Introduction to Data Warehouse Schema
Logical descriptions of database are known as Schema. It is the blueprint of the entire database. It defines how the data are organized and how the relations among them are associated. Data warehouse schema consists of the name and description of records including associated data items and aggregates. A database uses relational models whereas a data warehouse uses different types of schema, namely, Star, Snowflake, and Fact Constellation.
To start discussion on these schemas, it is important to understand the basic terminology used in this process, which is discussed below.
Dimension
The term ‘dimension’ in data warehousing is a collection of reference information about a measurable event. These events are stored in a fact table and are known as facts. The dimensions are generally the entities for which an organization wants to preserve records. The descriptive attributes are organized as columns in dimension tables by a data warehouse. For example, a student's dimension attributes could consist of first and last name, roll number, age, gender, or an address dimension that would include street name, state, and country attributes.
A dimension table consists of a primary key column that uniquely identifies each record (row) of dimension. A dimension is a framework that consists of one or more hierarchies that classify data. Usually dimensions are de-normalized tables and may have redundant data.
Let us take a quick recap of the concepts of normalization and de-normalization, as they will be used in this chapter. Normalization is a process of breaking up a larger table into smaller tables free of any possible insertion, updation or deletion anomalies.

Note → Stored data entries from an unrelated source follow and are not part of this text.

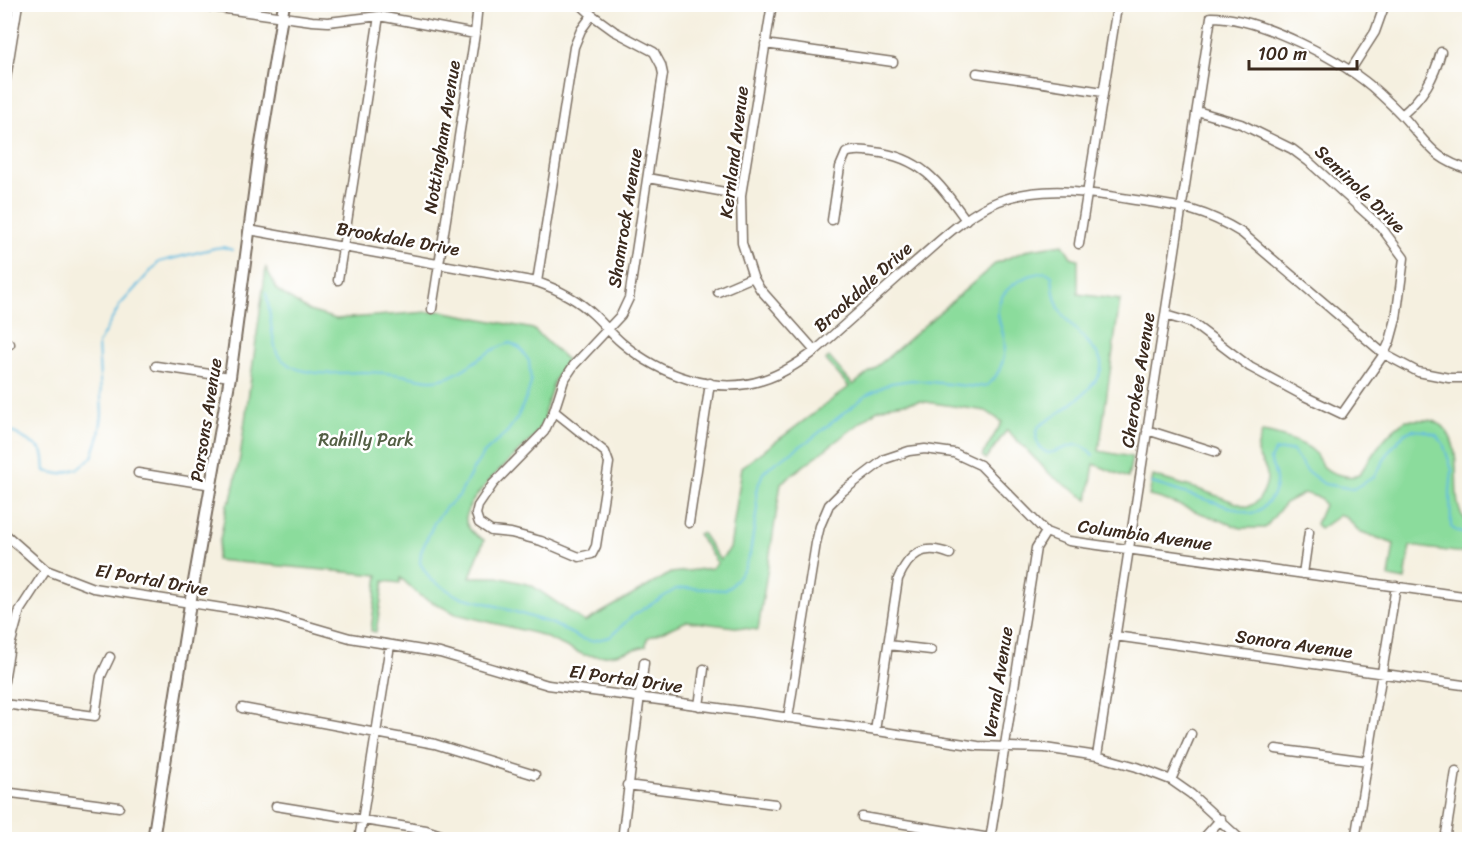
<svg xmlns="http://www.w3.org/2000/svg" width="1474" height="844" font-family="Sriracha,sans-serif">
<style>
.green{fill:#8bdc9c;stroke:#63835d;stroke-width:1.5}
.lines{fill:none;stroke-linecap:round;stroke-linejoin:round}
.stream{stroke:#64bce1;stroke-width:2}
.minor-casing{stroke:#7c6f62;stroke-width:11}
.tertiary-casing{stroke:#7c6f62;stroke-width:14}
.minor{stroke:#fff;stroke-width:8}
.tertiary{stroke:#fff;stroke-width:10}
.labels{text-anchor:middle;stroke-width:5;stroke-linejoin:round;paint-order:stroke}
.street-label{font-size:18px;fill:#3b2a1e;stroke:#fff}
.park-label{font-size:18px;fill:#535f44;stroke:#fff}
</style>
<rect width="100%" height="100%" fill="#fff"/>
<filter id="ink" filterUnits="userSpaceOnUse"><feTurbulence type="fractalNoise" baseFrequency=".0167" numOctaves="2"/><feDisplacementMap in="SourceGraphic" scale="12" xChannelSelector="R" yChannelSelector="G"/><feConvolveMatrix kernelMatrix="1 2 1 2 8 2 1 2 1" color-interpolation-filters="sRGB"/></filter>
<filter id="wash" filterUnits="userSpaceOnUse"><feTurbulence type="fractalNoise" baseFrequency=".008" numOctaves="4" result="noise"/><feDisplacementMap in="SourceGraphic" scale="24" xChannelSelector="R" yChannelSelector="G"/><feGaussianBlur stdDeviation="1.35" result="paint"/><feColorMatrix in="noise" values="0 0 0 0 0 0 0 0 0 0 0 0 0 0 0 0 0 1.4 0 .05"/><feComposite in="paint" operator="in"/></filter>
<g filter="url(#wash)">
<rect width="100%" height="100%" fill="#f5f0e0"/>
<!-- green -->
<path class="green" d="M1063,244L1071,257L1078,259V294L1120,300L1099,451L1132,457L1128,478L1094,464L1088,500L1052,476L1007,430L986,459L982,456L1002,422L986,411L920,401L891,405L876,411L781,483L758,630L687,621L647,638L646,646L616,654L599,656L584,655L538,634L456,614L420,596L401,578L400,583L384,581L376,632L371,631L378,575L216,560L227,504L231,500L240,457L266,268L278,291L309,311L336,319L441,311L533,329L567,360L554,381L544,414L546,416C541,425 538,432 531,440C516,455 468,496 466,516C464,528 475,535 484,540L470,577H498L531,585L585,622L671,573L712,568L717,563L698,534L702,533L720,560L730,549L742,467L849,387L826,360L829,357L853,385L887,358L996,263L1030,249Z
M1406,420C1415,420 1426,419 1434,421C1474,440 1442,507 1469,522L1470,554L1410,546L1405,580L1389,577L1394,544L1359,531L1345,516L1340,515L1320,529L1316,524L1324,505L1320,498L1304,493L1285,503L1265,528H1241L1162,499L1149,496L1153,476L1198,489L1248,507C1261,502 1270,483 1266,470C1264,464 1258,458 1257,452C1257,446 1261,438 1262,432C1276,434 1302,442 1312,450C1317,454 1319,462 1323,466C1330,474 1350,479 1359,475C1373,454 1385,433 1406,420Z"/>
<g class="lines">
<!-- stream -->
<path class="stream" d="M266,293C270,307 272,346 278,355C285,364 294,369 305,371C325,376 344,372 364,372C376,372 389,373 401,375C415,377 427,382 441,379C465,374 484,350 510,343L520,348L529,361L531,383L527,396L517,418L507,432L484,453L475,466L459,496L446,507L434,523L421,552L420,563L430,579L457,596L490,604L553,624L582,639L592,641L610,637L632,616L676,589L687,588L724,590L730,587L744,569L750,554L757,509L756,491L763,473L769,467L811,439L868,394L891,383L912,380L976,387L988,385C1002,372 1008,352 1003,334C1001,326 997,318 998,310C999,288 1026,274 1046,272L1052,276C1053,284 1053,295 1057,303C1061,316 1073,326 1082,336C1088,343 1099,352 1101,362C1106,385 1055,416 1039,426C1033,436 1037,449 1048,453C1067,451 1076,435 1093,455
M4,427C13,433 38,445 42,451C45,457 44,464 45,471L60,474L79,468L92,457L99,436L102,415L98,344L120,305L159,262L215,248L223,247L232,250
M1152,483L1252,514C1264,509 1275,497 1276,483C1277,476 1272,466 1270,459L1275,451L1292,450L1307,471L1324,484L1353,489L1374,477L1390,450L1404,434L1412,430L1425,431L1436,435L1443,443L1452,470L1450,491L1451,527L1458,532L1470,534"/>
</g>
</g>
<g filter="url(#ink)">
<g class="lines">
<!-- minor casing -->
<g class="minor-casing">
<path id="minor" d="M191,4L312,21L328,22L379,16L475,34
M772,4L741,195L742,243L753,277L760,289L815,351
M765,44L893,62
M1350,71L1375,32L1385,4
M977,73L1103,92
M4,91L18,4
M1402,115C1423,97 1434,78 1441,52
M648,178L741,195
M832,220L840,167L846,153C855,149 865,151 874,152C922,157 940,184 966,220
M249,230L537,282C557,289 577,299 593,314C603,323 611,334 622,343C659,374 715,396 763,380C782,374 799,363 815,351C848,322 881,292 914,263C940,241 966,214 999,201C1041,185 1086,192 1129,199C1176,206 1200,207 1242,233L1384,354L1418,372L1449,378H1470
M1079,244L1117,7L1115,4
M338,280L379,16
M537,282L574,47L581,30L592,15
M718,292L753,277
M432,309L475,34L478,4
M1165,315L1192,323L1250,367L1302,395L1342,414L1384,354L1390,341L1396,319L1404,258L1381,227L1308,161L1292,149L1241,124L1197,111
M4,343L10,344
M156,366L230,377
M554,411L605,452L609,463L596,546L592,554L579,557L541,541L511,533L491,531L479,523L476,514L478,506L493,484L544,432L554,411L564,380L574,365L621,315L629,298L663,74L661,65L654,52L614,31L592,15L580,4
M1147,430L1216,452
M138,473L212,485
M689,523L710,383
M4,533L46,570L93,588L274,616L350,638L440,653L548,685L763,714L978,746L1045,748L1097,756L1137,767L1171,780L1191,794L1241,840
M1303,574L1309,532
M1115,636L1470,686
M888,645L931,650
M4,681L10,646L20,610L46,570
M4,704L95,716L101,676L110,657
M699,706L704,669
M242,708L435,744L535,775
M788,718L816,543L820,526L829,505L843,491L885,459L909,451L925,449L954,453L980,465L1046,532L1069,541L1470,597
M875,731L898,579C909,554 923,543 950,554
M1276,749L1368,761
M1097,756L1211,17C1260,17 1345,61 1380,94C1392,105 1403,115 1412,127C1432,150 1439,161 1470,170
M1171,780L1191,734
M627,785L775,804
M4,792L119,807
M276,806L426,830L456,840
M862,817L990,838
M359,840L390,645
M622,840L644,663
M990,840L1036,548L1046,532
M1202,840L1221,819
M1355,840L1396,586
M1445,840L1456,771"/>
</g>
<!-- tertiary casing -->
<g class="tertiary-casing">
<path id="tertiary" d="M153,840L190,604L230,377L259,156L284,4"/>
</g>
<!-- minor -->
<use href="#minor" class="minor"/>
<!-- tertiary -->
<use href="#tertiary" class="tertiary"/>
</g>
</g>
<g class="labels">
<!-- street labels -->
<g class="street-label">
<text transform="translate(442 137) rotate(-81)" y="6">Nottingham Avenue</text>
<text transform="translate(734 152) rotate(-83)" y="6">Kernland Avenue</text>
<text transform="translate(1360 189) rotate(44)" y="6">Seminole Drive</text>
<text transform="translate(625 218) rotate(-81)" y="6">Shamrock Avenue</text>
<text transform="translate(398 239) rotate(10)" y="6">Brookdale Drive</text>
<text transform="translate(863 287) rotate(-42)" y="6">Brookdale Drive</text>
<text transform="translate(1138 380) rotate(-81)" y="6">Cherokee Avenue</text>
<text transform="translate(206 420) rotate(-81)" y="6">Parsons Avenue</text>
<text transform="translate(1145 535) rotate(8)" y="6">Columbia Avenue</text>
<text transform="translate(152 580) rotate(10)" y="6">El Portal Drive</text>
<text transform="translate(1294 644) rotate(8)" y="6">Sonora Avenue</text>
<text transform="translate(626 679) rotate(8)" y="6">El Portal Drive</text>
<text transform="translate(998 682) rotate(-81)" y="6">Vernal Avenue</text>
</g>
<!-- park labels -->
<g class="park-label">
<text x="366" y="446">Rahilly Park</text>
</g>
</g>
<!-- margin -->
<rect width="1474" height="844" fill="none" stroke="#fff" stroke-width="24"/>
<!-- scale -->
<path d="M1249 60v9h108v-9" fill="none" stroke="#3b2a1e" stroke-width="3"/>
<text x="1258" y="60" font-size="18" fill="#3b2a1e" stroke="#ffffff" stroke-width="4.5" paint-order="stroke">100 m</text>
</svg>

Normalized tables have reduced redundancy of data. In order to get full information, these tables are usually joined.
In de-normalization, smaller tables are merged to form larger tables to reduce joining operations. De-normalization is particularly performed in those cases where retrieval is a major requirement and insert, update, and delete operations are minimal, as in case of historical data or data warehouse. These de-normalized tables will have redundancy of data.